Sorry, I'm really just venting, and I know the number on the scale isn't the best measure of progress. I have measured myself, and all that, but my measurements seem to change pretty slowly so they are really only useful every few weeks. I just want to reach the goals I've set because I feel like they're reasonable targets, and I work hard and work consistently to reach them. Sorry to be a downer, I'm just frustrated today. I don't need advice (I already know why this shouldn't bother me), just a moment to vent and a hug. Just ignore me.
Edit: I was thinking through this some more, and realized that a part of the reason I'm so focused on numbers on the scale is that for me, I'm not just doing this to get healthier. That is, or has become, a big part of it, but what started me on this journey is that my husband and I have been actively trying to get pregnant for well over a year (17 months) and have been unable to do so. The endocrinologist and my OB/GYN both told me in January, after we'd been trying for a year, that the reason I wasn't getting pregnant was due to my weight, and hearing that devastated me and prompted this weight loss effort.

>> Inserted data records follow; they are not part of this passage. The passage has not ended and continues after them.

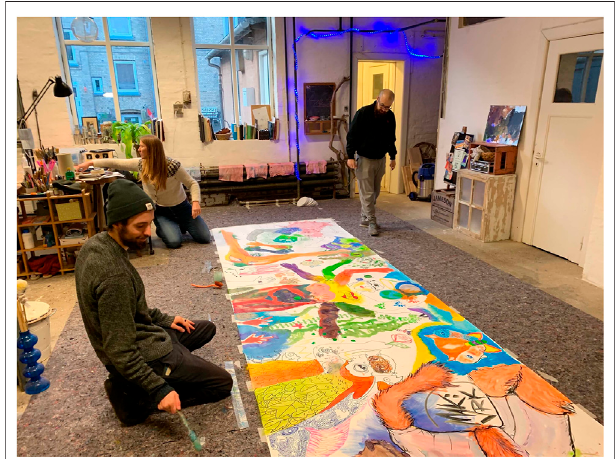
FIGURE 4 | The research team engaged in weekly workshops at the artist ’ s studio, engaging in collaborative drawing and painting tasks, including collaborating on a large physical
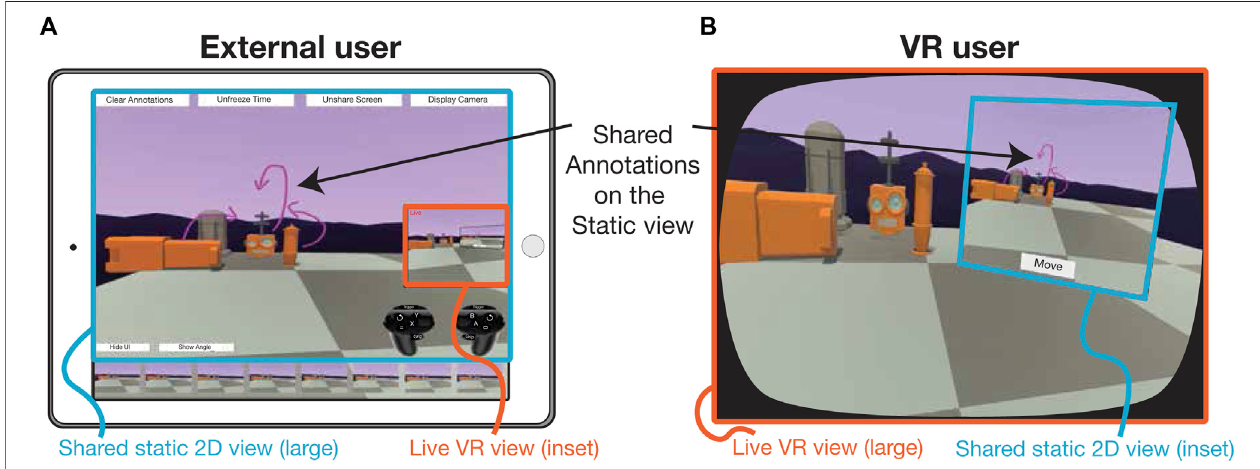
FIGURE 14 | (A) : Annotations made over a shared video frame for the purpose of discussion; (B) : The shared video frame, along with the embedded 2D annotations.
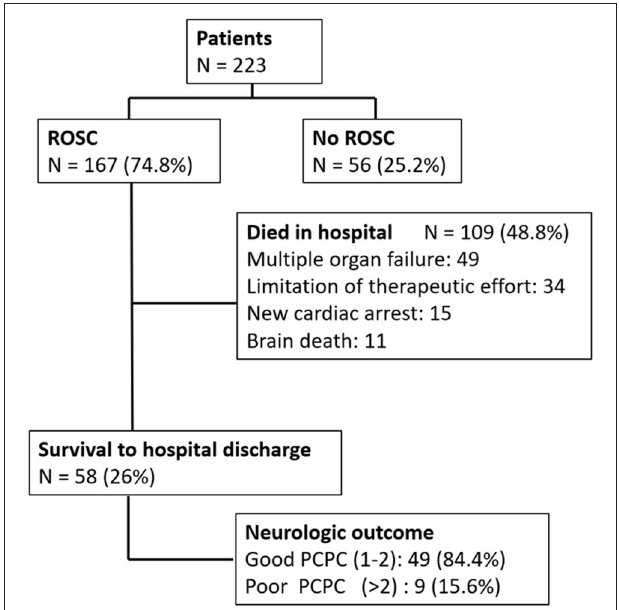
FIGURE 1 | Algorithm of in-PICU CA. ROSC, return of spontaneous circulation; PCPC, pediatric cerebral performance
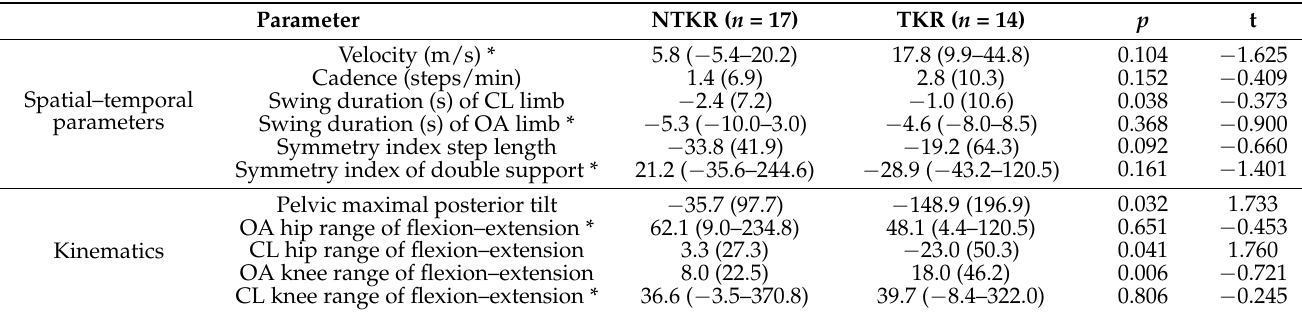
Table 2. Spatiotemporal and kinematics data of the lower limbs of the unperturbed gait calculated by X [ % ] = X Follow − up − X Baseline · 100. Numeric values are presented as the average and standard deviation. X Baseline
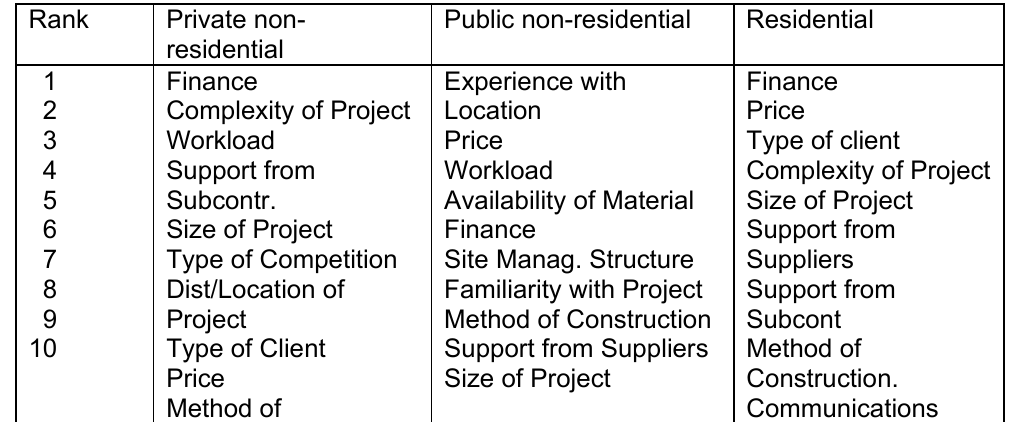
Fig. 2 Number of firms operating in individual and overlapping markets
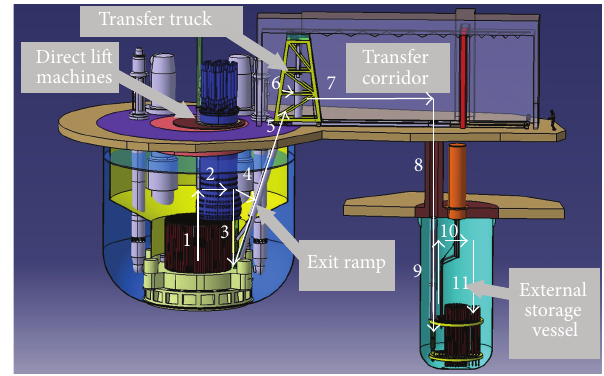
Figure 8: Steps of the three-rotating-plug solution in detail (1: the assembly is extracted from the core using one of the two direct lift machines, 2: the rotating plug movements position the direct lift machine above the horizontal transfer mechanism pot (HTMP), 3: the assembly is lifted down into the HTMP, 4: the HTMP is tilted in the exit ramp, 5: the HTMP is driven back up the ramp to its position in the transfer truck, 6: the HTMP is tipped vertically into the transfer truck, 7: the transfer truck moves along the corridor to its position above the external storage vessel, 8: the HTMP is lifted down vertically into the EVST, 9: the assembly is picked up by a fuel handling arm and removed from the HTMP, 10: the fuel handling arm positions the assembly above its storage location, and 11: the fuel handling arm sets the assembly down in its location).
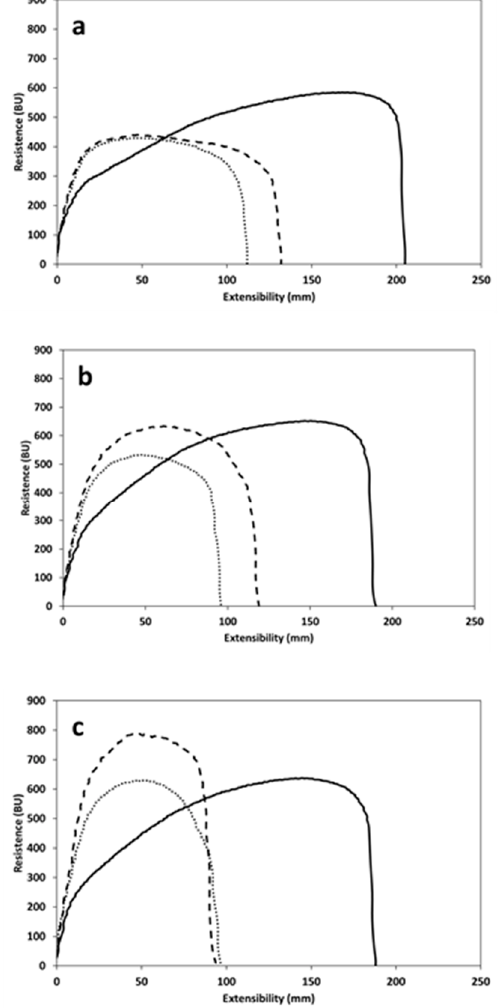
Figure 5. Micro-Extesograph profiles of refined wheat flour alone (solid line) and in presence of bran from un-sprouted wheat (dotted line) or bran from sprouted wheat (dash line), after 45 min ( a ), 90 min ( b ), and 135 min ( c ) of resting time.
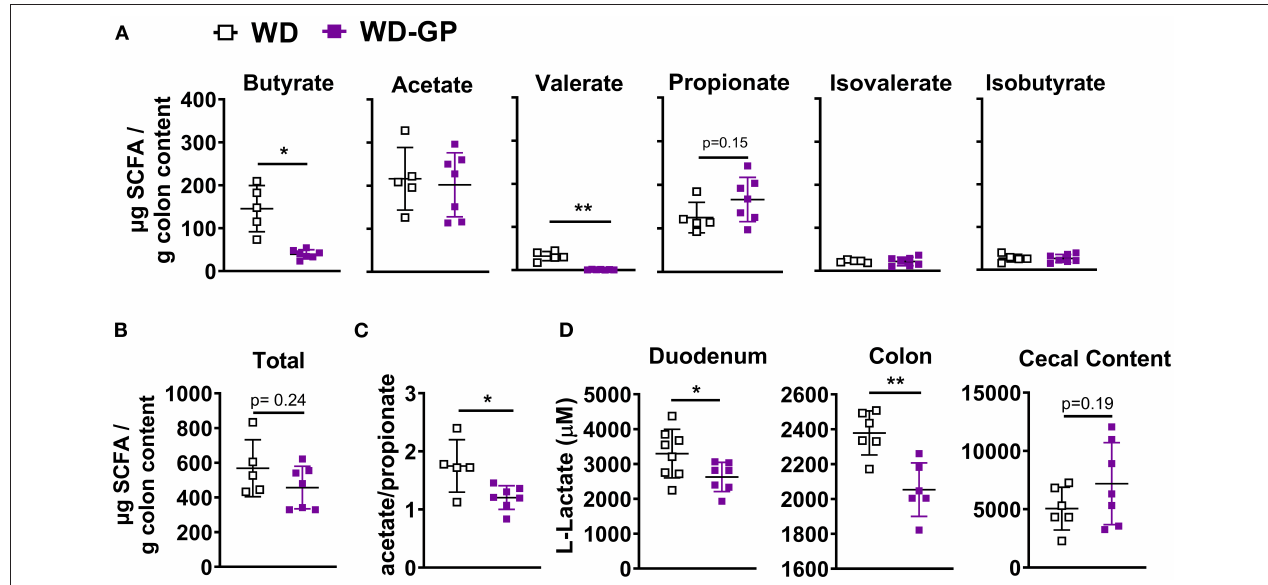
FIGURE 4 | GP supplementation decreased intestinal concentrations of specific SCFAs and lactate. (A) Concentrations of individual SCFAs and BCFAs in colon content. (B) Total SCFA and BCFA concentration. (C) Ratio of acetate to propionate. (D) Lactate concentrations in duodenum and colon tissues and in cecal content. Data are presented as mean ± SD. Significant difference was determined by unpaired, two-tailed, t -test with Welch’s correction; * p < 0.05, ** p <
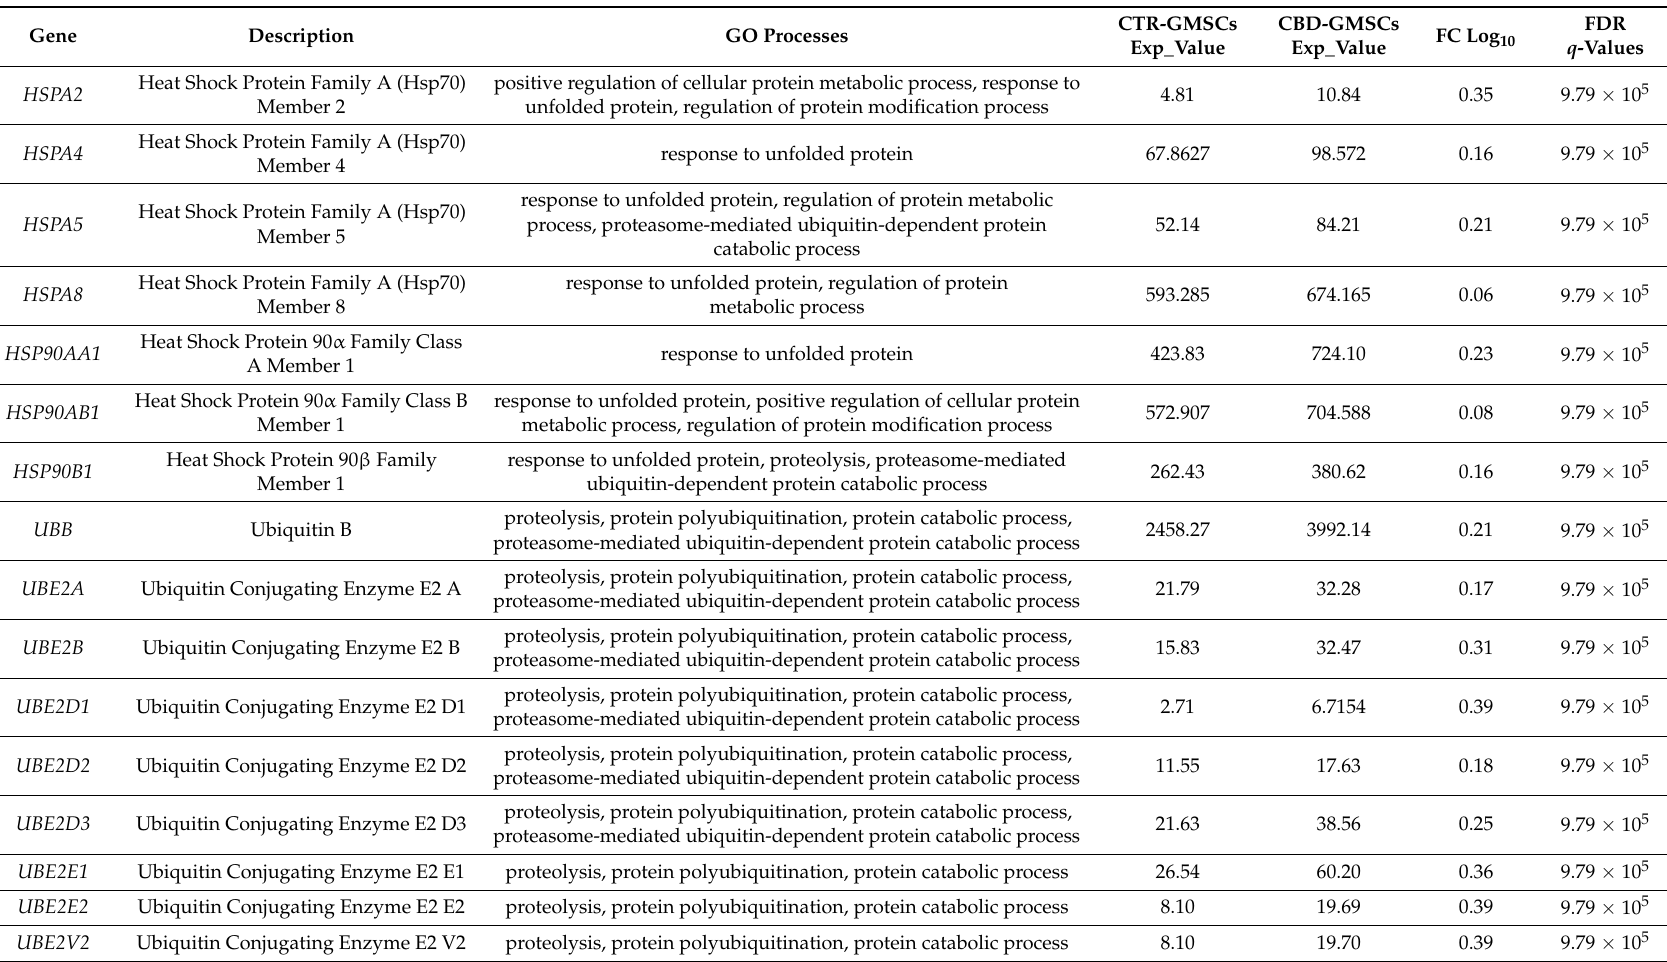
Table 2. CBD treatment upregulated the expression of genes linked to catabolic protein processes, response to unfolded protein and protein polyubiquitination. The differential expression between CBD-GMSCs and CTR-GMSCs is given in FC Log 10 . GO processes indicate the gene classification in different biological processes. Instead, the statistical significance is indicated by FDR, q -values ≤ 0.05 were considered statistically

For a variety of reasons, including my menstrual history when I wasn't nearly as overweight (I've had problems with my cycle since it first began), I believe my weight is only one factor in my infertility, but until this weight is gone I feel like I won't be able to get anyone to pay attention to the other issues (hormonal ones that have been there since I was in my early teens) that are impacting my ability to conceive. I feel daily like time is running out... I will be 33 this summer, and if I want to have a child and need fertility treatment to do it, I don't have much time left. After what happened this month with my husband, I have put the focus on conceiving on hold for a few months to lessen the stress in his life for a bit - he has enough to worry about at the moment without a wife who is stressing over not being able to figure out when she's ovulating, when sex would be most likely to result in conception, and crying every month when it doesn't happen. But we plan to re-focus again in August, and I really, really want to have made the kind of progress I need to in order to get my OB/GYN to stop stalling on sending me to the fertility clinic until I've lost more weight. I am working so hard at this, and it's my own fault for ever letting my weight get to where it was, but I don't think that sin should prevent me from getting all the help I need in order to have a child.
Anway, I know this isn't the place for all of this, and I am sorry for dumping it all out here. Please do just ignore me; I will be back to normal tomorrow.